L’ancrage des représentations dans les livres et les médias est aussi souligné par
Dreyer (2009). L’auteur cite Umberto Eco qui commente l’importance du livre dans la
formation des représentations de l’étranger :
Curieusement, nous voyageons grâce à notre connaissance antérieure de ce que nous sommes sur le point de découvrir, puisque des livres déjà lus nous ont indiqué ce que nous étions censés trouver. L’influence de ces livres de référence est telle que les voyageurs, quelles que soient leurs découvertes et les réalités perçues, vont tout interpréter et tout expliquer en fonction de ces ouvrages. (Eco 2000, d’après Dreyer 2009).

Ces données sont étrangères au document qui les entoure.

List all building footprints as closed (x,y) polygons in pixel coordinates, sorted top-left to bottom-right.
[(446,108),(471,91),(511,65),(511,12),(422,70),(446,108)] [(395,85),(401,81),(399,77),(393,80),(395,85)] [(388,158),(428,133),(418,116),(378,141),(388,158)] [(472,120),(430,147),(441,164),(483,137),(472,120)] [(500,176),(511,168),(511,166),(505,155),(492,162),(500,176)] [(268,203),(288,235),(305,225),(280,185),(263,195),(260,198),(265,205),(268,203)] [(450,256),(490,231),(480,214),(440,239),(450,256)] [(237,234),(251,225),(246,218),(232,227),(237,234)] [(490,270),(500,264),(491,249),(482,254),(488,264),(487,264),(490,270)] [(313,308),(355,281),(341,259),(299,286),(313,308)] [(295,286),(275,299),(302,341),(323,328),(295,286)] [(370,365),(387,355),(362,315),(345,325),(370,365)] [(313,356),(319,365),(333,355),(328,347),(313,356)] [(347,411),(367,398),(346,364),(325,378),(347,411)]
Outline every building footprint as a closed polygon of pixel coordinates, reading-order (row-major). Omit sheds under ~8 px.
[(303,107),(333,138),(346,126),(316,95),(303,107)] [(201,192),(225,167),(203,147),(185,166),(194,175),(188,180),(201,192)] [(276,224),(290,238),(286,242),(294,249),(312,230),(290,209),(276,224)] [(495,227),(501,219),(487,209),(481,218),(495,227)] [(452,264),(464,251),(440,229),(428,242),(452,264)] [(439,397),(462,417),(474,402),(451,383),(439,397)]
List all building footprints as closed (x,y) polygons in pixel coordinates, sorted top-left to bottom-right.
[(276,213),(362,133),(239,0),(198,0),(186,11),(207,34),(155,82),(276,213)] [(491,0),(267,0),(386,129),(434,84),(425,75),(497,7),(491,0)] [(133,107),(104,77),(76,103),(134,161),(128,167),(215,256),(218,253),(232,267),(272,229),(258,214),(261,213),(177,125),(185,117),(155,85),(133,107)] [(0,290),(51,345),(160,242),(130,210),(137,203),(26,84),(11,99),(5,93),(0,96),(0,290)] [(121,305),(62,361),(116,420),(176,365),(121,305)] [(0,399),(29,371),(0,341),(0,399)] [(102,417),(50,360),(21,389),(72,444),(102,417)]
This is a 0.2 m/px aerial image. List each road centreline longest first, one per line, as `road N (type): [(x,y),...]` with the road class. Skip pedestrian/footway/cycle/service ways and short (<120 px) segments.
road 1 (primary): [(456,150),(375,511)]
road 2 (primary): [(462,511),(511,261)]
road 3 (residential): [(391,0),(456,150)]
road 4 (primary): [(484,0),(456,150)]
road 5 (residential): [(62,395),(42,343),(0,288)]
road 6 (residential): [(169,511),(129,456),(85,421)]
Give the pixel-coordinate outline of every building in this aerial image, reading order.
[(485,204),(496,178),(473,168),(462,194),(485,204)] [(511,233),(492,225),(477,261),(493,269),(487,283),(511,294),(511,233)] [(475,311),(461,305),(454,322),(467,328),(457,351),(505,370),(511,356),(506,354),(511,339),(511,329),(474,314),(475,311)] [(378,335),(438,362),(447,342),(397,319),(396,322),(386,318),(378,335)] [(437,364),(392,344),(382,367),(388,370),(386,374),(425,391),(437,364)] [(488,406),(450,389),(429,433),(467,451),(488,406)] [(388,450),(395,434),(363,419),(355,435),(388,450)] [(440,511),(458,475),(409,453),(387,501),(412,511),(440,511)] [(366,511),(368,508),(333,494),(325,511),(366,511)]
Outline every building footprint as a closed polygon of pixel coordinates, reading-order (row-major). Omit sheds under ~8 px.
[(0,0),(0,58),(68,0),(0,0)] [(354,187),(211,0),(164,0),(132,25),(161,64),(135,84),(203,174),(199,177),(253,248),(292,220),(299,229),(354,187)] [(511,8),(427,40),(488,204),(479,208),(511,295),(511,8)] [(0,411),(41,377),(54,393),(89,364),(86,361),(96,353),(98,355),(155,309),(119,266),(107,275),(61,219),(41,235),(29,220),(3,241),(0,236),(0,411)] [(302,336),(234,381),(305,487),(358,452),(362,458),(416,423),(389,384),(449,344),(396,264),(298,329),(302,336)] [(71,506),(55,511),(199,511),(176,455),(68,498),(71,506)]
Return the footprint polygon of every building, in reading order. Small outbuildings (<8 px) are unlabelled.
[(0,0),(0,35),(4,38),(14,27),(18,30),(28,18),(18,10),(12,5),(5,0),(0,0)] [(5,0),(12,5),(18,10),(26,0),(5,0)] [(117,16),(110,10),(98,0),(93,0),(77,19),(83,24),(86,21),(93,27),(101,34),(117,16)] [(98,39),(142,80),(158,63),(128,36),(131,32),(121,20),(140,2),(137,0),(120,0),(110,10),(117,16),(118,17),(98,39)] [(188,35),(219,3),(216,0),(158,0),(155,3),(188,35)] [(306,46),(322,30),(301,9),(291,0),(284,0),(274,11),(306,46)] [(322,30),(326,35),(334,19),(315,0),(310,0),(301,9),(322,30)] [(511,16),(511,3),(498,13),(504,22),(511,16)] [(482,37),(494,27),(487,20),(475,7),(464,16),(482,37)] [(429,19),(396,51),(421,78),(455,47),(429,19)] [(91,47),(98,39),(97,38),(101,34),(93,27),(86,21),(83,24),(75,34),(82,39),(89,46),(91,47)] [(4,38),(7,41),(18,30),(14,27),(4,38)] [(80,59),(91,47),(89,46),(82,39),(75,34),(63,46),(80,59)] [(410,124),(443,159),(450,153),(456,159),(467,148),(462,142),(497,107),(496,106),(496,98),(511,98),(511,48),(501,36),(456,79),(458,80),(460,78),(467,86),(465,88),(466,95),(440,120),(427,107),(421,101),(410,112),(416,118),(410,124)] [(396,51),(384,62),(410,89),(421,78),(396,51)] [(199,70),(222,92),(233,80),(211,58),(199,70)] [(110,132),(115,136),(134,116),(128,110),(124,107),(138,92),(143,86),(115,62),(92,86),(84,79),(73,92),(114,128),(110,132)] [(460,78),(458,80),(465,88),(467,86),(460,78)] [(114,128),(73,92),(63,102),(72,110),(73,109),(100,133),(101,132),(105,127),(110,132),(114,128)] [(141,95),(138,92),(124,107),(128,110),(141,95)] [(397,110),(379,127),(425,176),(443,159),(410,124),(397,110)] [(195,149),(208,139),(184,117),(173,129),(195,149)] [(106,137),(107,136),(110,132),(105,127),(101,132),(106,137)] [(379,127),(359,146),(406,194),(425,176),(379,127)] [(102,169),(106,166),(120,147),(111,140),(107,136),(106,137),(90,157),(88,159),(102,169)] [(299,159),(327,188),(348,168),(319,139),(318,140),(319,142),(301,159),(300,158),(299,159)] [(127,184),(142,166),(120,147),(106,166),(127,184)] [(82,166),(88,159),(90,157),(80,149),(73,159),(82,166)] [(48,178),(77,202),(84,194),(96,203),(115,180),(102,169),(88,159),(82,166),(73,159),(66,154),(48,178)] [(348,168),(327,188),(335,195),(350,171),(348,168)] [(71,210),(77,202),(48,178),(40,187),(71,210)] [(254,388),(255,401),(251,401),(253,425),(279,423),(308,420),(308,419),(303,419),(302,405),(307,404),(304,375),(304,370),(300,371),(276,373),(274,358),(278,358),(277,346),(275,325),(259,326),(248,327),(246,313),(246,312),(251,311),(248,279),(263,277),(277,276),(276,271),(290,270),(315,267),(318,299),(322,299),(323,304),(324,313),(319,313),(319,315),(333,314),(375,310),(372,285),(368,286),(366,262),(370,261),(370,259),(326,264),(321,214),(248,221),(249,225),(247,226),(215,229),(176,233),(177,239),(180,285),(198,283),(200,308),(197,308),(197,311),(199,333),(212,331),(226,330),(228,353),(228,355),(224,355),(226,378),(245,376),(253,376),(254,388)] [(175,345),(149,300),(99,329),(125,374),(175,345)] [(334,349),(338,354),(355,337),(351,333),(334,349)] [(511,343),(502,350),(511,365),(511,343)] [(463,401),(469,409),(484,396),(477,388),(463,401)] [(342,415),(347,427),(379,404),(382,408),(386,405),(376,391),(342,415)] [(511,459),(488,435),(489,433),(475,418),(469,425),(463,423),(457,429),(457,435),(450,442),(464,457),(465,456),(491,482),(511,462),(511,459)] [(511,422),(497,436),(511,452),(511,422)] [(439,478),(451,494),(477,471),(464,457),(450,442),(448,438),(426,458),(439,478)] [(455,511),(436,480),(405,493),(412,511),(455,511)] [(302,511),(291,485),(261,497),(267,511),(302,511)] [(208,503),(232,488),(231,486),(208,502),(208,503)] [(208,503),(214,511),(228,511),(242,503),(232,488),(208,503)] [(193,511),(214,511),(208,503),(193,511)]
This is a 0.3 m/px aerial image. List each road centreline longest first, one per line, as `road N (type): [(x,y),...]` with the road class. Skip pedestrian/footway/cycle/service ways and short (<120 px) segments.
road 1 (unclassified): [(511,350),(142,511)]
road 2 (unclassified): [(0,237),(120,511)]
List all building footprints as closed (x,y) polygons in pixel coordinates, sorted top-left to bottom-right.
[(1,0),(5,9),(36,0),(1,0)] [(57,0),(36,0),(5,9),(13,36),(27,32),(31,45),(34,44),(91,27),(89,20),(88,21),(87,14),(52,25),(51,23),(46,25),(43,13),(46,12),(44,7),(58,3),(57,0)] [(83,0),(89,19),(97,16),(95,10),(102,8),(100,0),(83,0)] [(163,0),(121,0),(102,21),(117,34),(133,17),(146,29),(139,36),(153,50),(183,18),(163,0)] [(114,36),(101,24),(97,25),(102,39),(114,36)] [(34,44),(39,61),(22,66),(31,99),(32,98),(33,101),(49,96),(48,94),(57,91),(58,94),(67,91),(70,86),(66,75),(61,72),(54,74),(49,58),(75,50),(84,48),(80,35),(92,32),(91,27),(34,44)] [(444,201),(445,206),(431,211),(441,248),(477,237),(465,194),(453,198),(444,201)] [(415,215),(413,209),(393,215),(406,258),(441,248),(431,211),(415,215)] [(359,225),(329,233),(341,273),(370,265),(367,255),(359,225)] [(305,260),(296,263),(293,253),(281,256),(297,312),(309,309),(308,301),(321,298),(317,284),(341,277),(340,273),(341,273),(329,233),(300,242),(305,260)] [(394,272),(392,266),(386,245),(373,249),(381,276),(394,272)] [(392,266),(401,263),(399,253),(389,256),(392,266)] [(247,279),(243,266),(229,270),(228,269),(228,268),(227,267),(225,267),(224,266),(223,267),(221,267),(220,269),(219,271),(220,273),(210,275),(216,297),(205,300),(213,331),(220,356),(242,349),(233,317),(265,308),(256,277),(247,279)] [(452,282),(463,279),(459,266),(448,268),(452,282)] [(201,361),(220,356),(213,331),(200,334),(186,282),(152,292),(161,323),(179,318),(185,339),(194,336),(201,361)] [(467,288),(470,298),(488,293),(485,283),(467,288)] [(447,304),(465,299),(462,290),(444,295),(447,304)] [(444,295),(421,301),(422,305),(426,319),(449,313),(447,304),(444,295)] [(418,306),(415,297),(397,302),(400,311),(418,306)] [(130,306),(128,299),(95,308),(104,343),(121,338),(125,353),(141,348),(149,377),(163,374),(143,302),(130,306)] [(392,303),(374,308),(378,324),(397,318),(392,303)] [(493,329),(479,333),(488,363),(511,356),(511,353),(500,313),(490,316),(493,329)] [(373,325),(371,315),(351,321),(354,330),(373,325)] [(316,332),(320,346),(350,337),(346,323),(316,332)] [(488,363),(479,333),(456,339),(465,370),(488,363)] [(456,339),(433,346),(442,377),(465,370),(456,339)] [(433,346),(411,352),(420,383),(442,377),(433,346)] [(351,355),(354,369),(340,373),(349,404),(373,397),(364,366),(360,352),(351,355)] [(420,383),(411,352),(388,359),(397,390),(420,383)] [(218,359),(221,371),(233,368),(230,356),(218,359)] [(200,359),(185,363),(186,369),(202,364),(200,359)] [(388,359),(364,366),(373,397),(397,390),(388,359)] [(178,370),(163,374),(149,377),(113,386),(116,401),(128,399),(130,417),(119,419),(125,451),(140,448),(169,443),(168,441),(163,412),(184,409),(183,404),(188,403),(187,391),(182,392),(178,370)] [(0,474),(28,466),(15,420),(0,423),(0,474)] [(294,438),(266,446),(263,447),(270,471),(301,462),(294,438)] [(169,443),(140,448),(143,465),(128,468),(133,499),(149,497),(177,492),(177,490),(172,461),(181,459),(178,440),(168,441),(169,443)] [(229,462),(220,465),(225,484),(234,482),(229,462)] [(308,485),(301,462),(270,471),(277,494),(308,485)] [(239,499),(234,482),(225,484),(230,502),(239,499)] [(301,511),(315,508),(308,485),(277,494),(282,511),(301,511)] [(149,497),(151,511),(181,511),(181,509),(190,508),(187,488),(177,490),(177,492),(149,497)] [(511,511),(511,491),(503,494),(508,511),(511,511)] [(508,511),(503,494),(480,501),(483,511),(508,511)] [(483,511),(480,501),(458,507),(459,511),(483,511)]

Si on ne peut pas nier la véracité de cette affirmation, on ne néglige pas non plus
qu’une des caractéristiques de l’étudiant voyageur est la curiosité. Pour cette raison, même
s’il existe des représentations déjà construites, l’étudiant voyageur a la capacité de voir les
choses dans un état d’étonnement ou d’ « étrangeté ». L’historien Ginzburg éprouve ce
sentiment quand il parle de son opinion sur les « horizons d’attente » :
Certes, il y a horizon d’attente, à plusieurs niveaux d’ailleurs. Mais je dois dire que j’ai parfois envie de changer d’approche, et me laisser surprendre – c’est le côté
estrangement. On revient alors à quelque chose qui est de l’ordre des possibilités
cognitives liées à ce sentiment d’étrangeté. Oui, cela pourrait être un début pour poser des questions. Il y a cette expression «To take something for granted»… C’est vraiment la cible de la connaissance. Il faut se détacher! C’est lorsqu’on ne prend pas la réalité comme un donné qu’on peut avoir un début de connaissance. (Ginzburg, 2003 : 133).